Now in May 2018, Vidal finishes the two-part MAPIT® series with the publication of "Project Management in the Ed Tech Era - How to Successfully Plan and Manage Your School's Next Innovation." As the second part of the series, instead of focusing on strategic planning, and enterprise architectures of the first book, this book focuses on the specifics of tactical and implementation planning of technology projects in K-12 schools.
Defining budgets, resources, timelines, for tightly scoped and scaled implementations, and controlled by communications plans, change management plans and risk management plans. All detailed in each chapter with real-world examples, templates and hints for how to execute and even important perspectives for the project manager, on how to deal with managing complex projects and a variety of resources.
Although the methodology of planning and management can be overlaid on any vertical or market, this book focuses on specific examples of education technology projects.
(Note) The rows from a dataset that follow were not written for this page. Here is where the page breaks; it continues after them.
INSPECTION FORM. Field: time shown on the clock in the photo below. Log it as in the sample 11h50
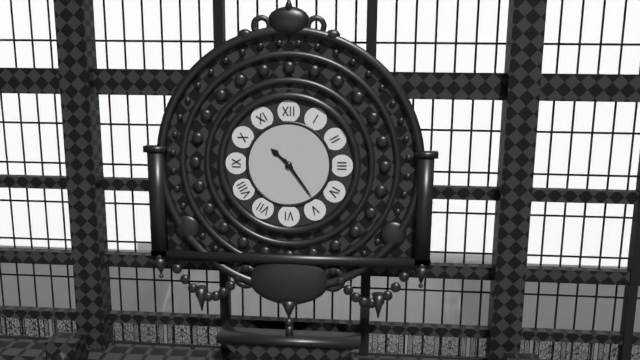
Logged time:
10h24
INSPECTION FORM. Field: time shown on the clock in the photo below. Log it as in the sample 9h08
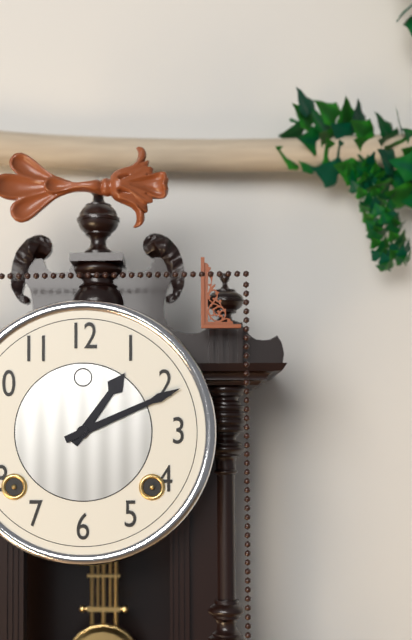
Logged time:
1h11
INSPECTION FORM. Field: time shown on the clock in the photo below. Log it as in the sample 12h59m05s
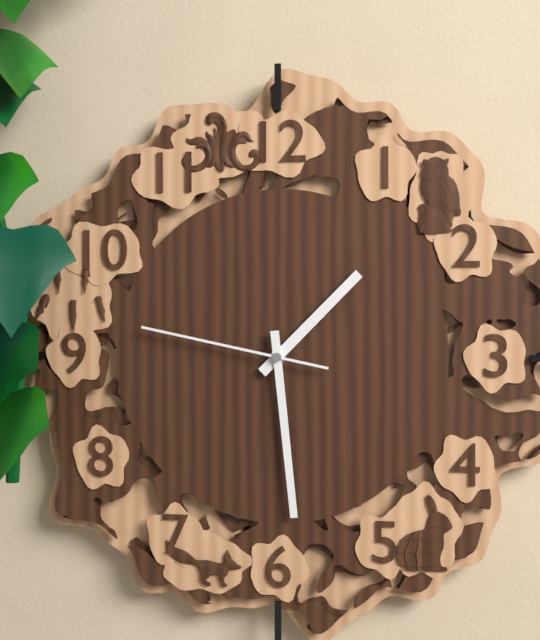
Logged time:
1h29m47s
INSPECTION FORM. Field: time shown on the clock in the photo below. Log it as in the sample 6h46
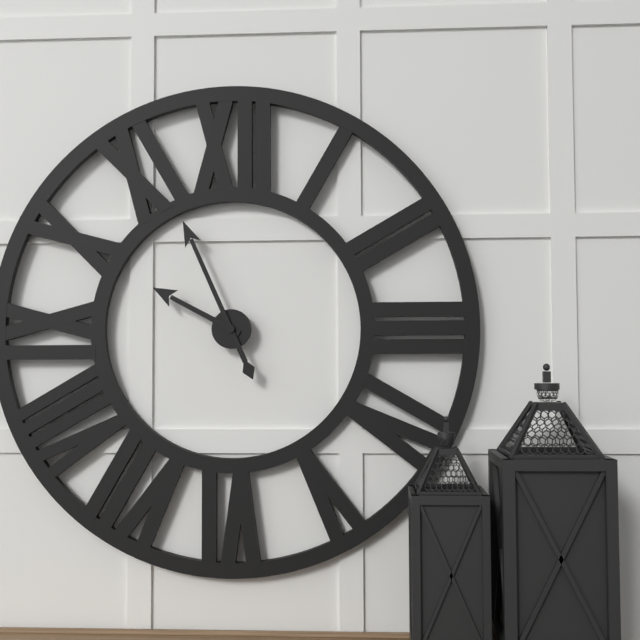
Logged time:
9h56
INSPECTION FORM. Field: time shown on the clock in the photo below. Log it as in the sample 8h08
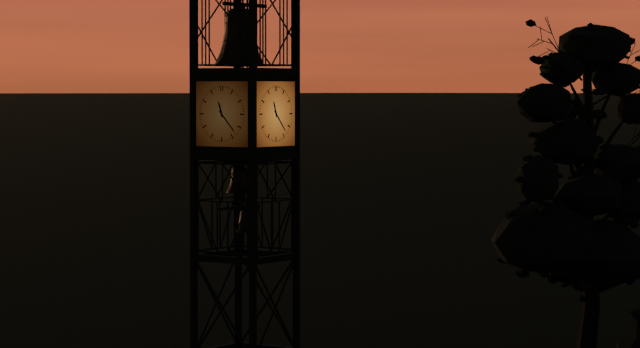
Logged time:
11h23
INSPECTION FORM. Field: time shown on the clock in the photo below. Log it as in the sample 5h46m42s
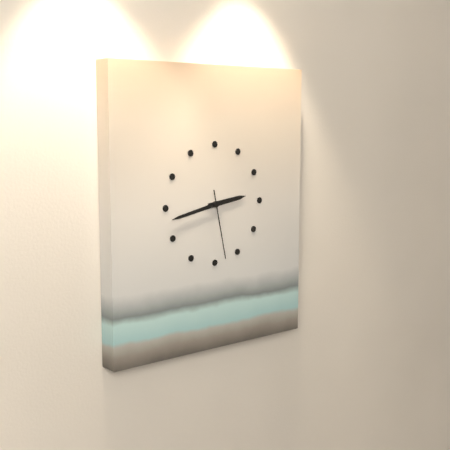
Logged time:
2h43m28s
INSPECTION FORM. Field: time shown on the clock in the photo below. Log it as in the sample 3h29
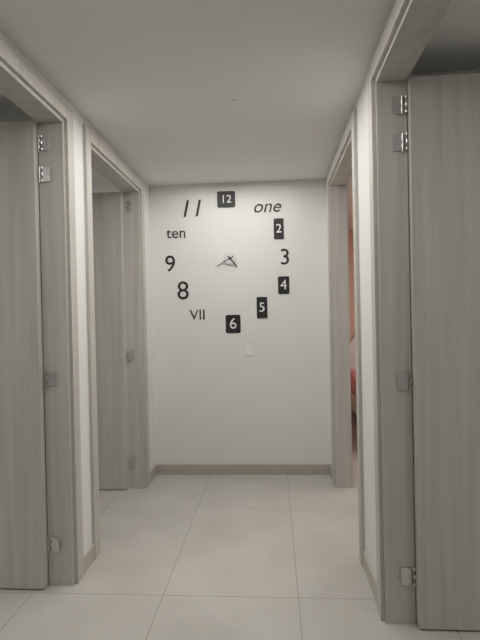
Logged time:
4h40
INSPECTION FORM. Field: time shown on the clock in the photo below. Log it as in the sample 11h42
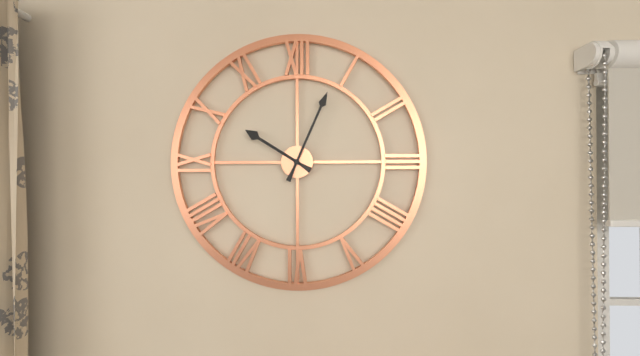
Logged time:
10h04
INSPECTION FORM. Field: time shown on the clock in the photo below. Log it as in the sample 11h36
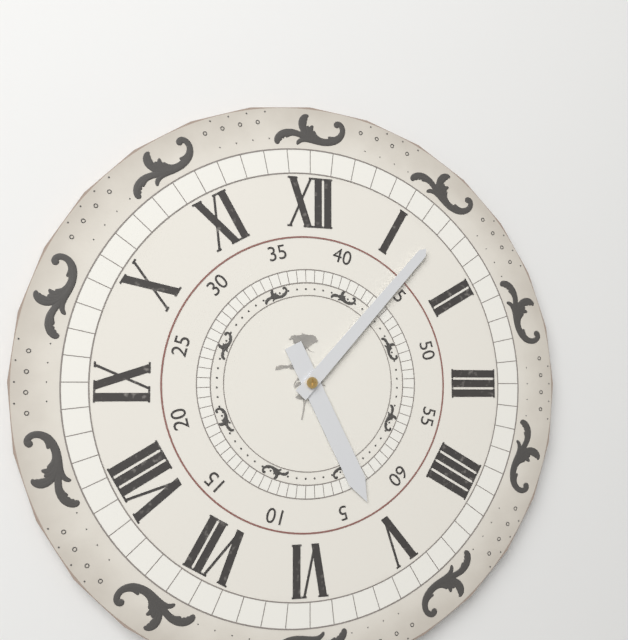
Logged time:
5h07
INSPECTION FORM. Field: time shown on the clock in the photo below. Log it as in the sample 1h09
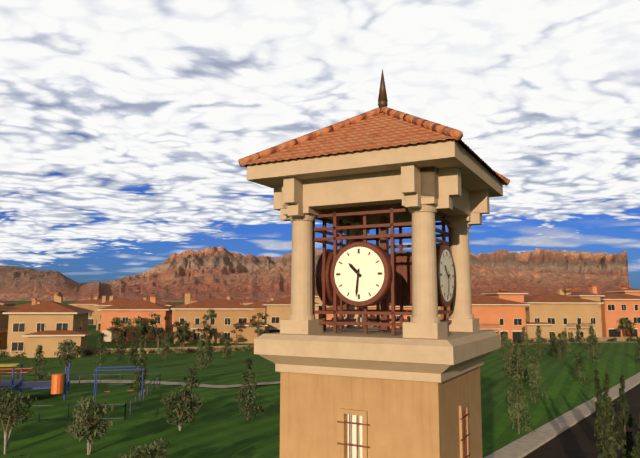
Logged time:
10h31
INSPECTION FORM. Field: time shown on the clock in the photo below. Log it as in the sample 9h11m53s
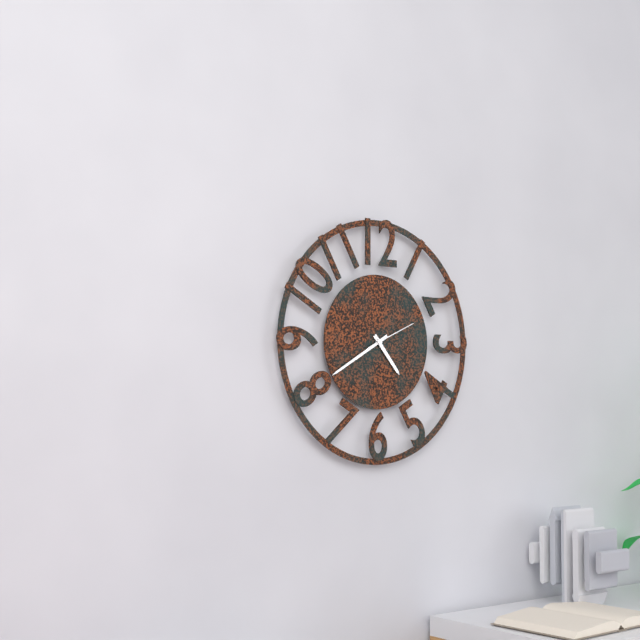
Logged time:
4h40m11s
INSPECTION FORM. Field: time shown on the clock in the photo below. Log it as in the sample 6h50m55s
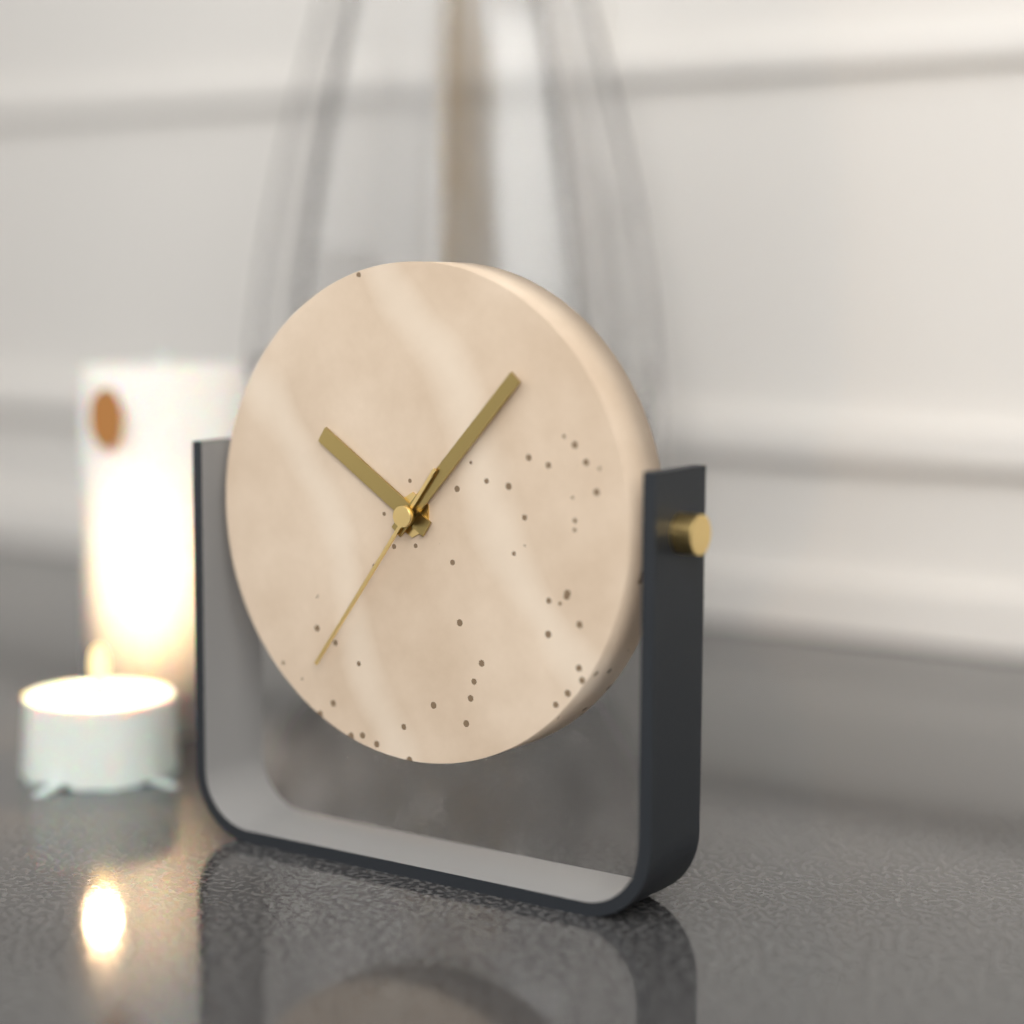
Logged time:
10h07m36s
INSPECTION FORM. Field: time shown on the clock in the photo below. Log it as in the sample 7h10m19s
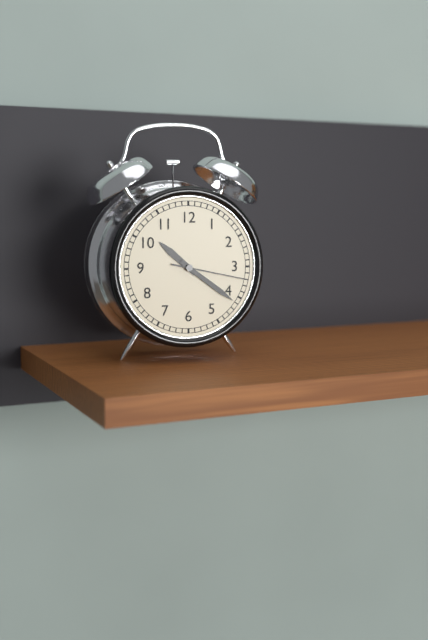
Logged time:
10h21m17s
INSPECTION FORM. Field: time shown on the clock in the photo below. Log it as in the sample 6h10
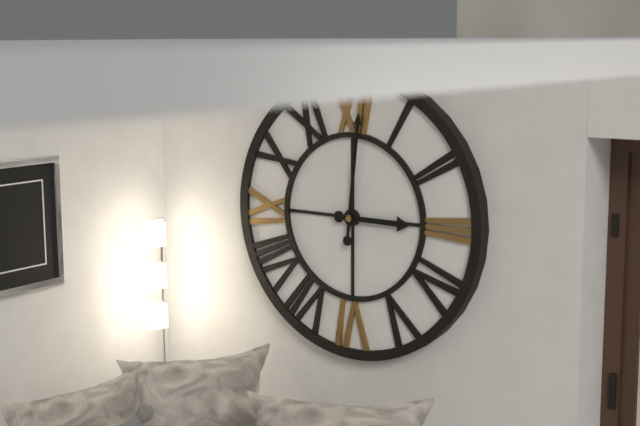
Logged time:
3h01
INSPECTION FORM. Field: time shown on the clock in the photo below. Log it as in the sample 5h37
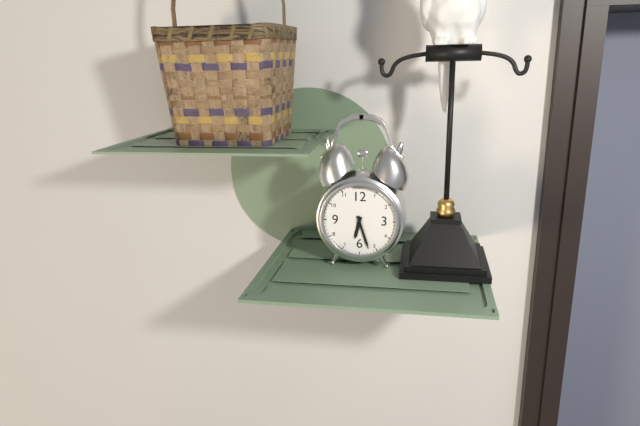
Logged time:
6h27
Today's Ed Tech projects include: BYOD (bring your own device) initiatives, 1-to-1 computing, virtual classrooms, WIFI saturation and high-level applications such as Decision Support and Learning Management Systems. These systems require vast infrastructure in order to support high-level collaboration and critical thinking learning models - not to mention state and federal standards.
Implementing these high-level systems and technologies, along with the professional development required to make these projects successful and impactful for student learning requires careful planning and disciplined execution.
Vidal states, "Having a technology strategic plan is only the first of multiple phases in the life of an Education Technology initiative. This book is a deep dive into ed tech project planning (different from strategic planning) and project management.
It provides step-by-step instructions for developing any type of ed tech implementation plan including the triple constraint: scope, time and resources (budget).
This book provides the most streamlined methods for defining, developing, documenting, and executing any Education Technology project. It provides the methods to insure integrity and accuracy in the planning phase, and control and communication in the execution phase. It defines how projects start and end, what to do when plans change, and all the milestones and control points in the middle. And it details how you - the project manager - can execute it all, on time and on budget.
After reading this book, you will have the methods, templates and examples, in order to successfully deliver your school's Education Technology innovations, but more importantly, this book will give you the insights of how to become a successful Education Technology Project Manager."
With a foreword written by Dr. Jeffrey P. Felix, retired Southern California school superintendent for over three decades, he states, "We could have used this book back in the 90s: now you can take advantage of this wisdom for tomorrow's children."
Project Management in the Ed Tech Era is Vidal's fifth book dedicated to Education Technology. His previous books: N3XT Practices and VISION (co-authored with Michael Casey), Confucius in the Technology Realm and FAIL TO PLAN, PLAN TO FAIL have received critical acclaim and are required reading for Education Technologists.